Dit rechtvaardigt op zich, mede gezien de straffen die in de regel wegens het begaan van een misdrijf als het onderhavige worden opgelegd, een gevangenisstraf voor de duur van twee maanden, niet alleen vanuit een oogpunt van normhandhaving, maar ook vanuit een oogpunt van zowel generale als speciale preventie. Deze strafmodaliteit en strafmaat zijn ook bij het door de politierechter in de rechtbank Rotterdam op 28 juli 2010 in de onderhavige strafzaak gewezen vonnis aangehouden, met dien verstande dat de politierechter de helft van die straf voorwaardelijk heeft opgelegd. Het hof is evenwel met de advocaat-generaal van oordeel dat een deels voorwaardelijke gevangenisstraf meer in het bijzonder vanuit het oogpunt van speciale preventie in casu geen meerwaarde heeft en dat - alles overwegende en rekening houdend met de specifieke persoonlijke omstandigheden van de verdachte - een geheel onvoorwaardelijke gevangenisstraf voor de duur van één maand in dezen een passende en geboden reactie vormt.

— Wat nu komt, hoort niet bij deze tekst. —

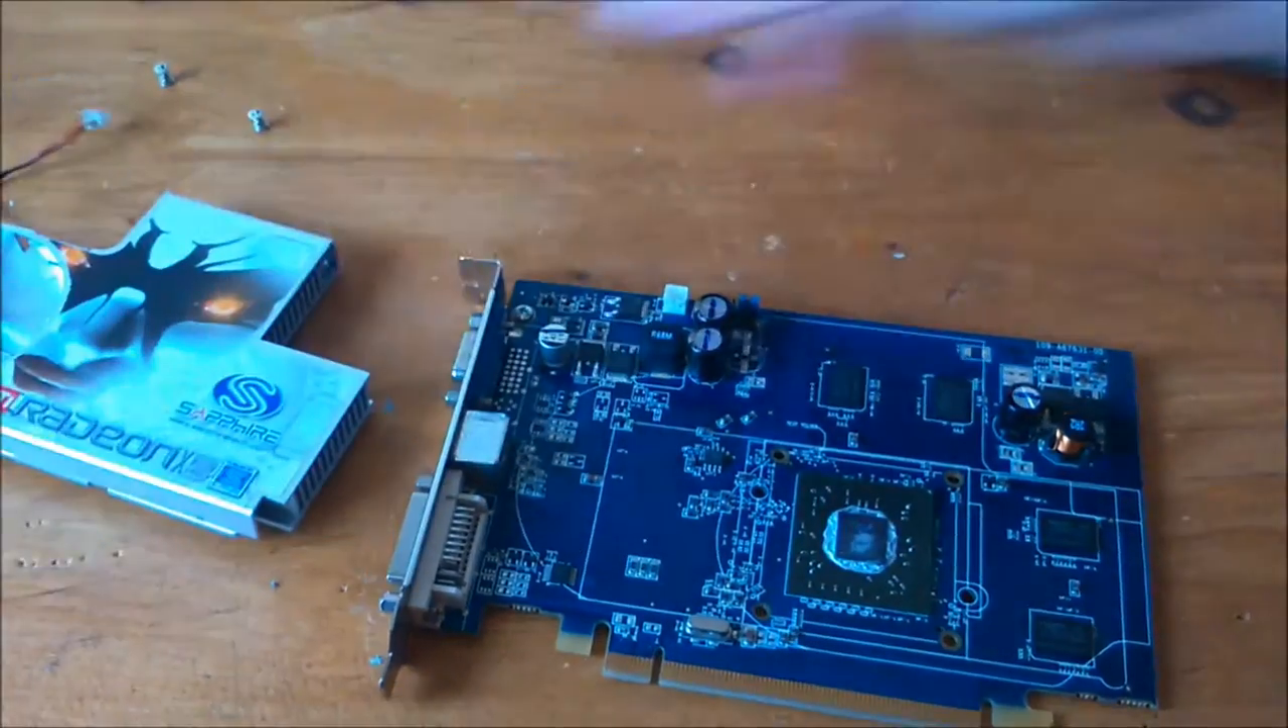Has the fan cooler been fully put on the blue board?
No.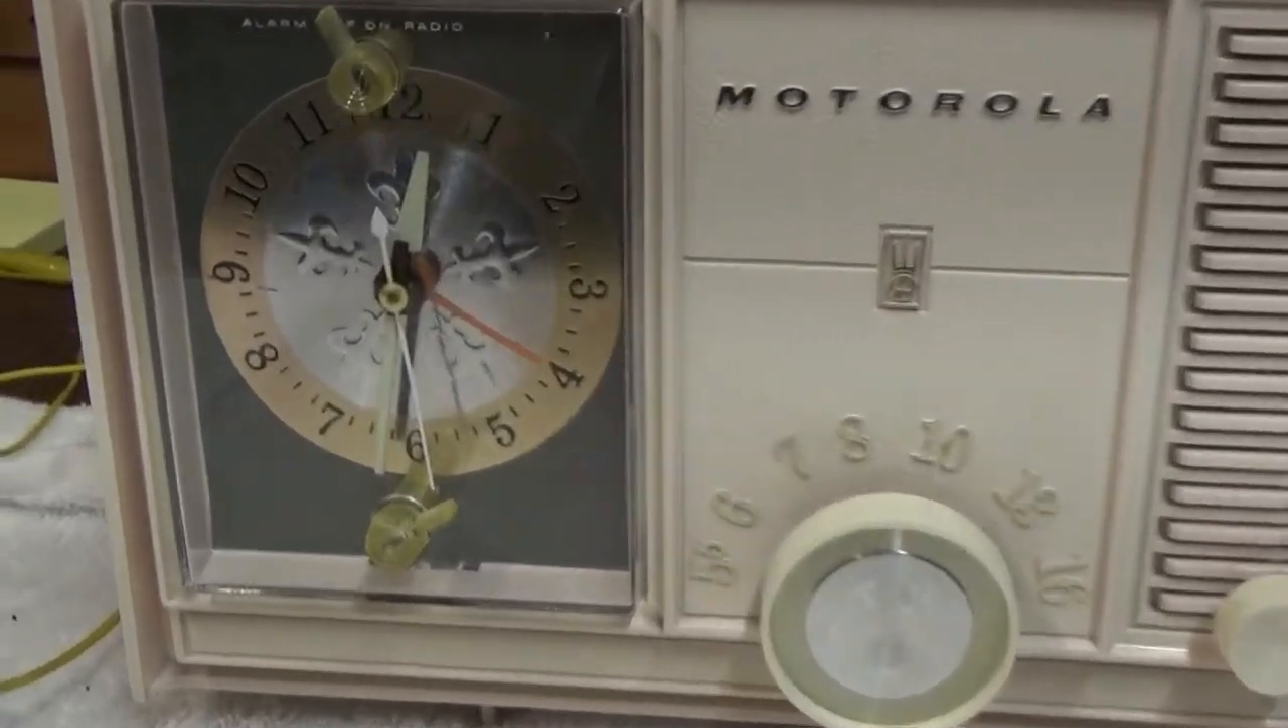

Volledigheidshalve wordt nog overwogen dat de stelling van de raadsvrouw van de verdachte - ten grondslag gelegd aan haar betoog om toepassing te geven aan artikel 9a van het Wetboek van Strafrecht en inhoudende dat, indien aan de verdachte een straf wordt opgelegd, "eigenlijk" sprake is van een dubbele bestraffing, daarbij doelend op de door de verdachte in 2007 ondergane vreemdelingenbewaring - geen steun vindt in het recht en om die reden door het hof dan ook niet in het oordeel inzake de strafmodaliteit en strafmaat is betrokken."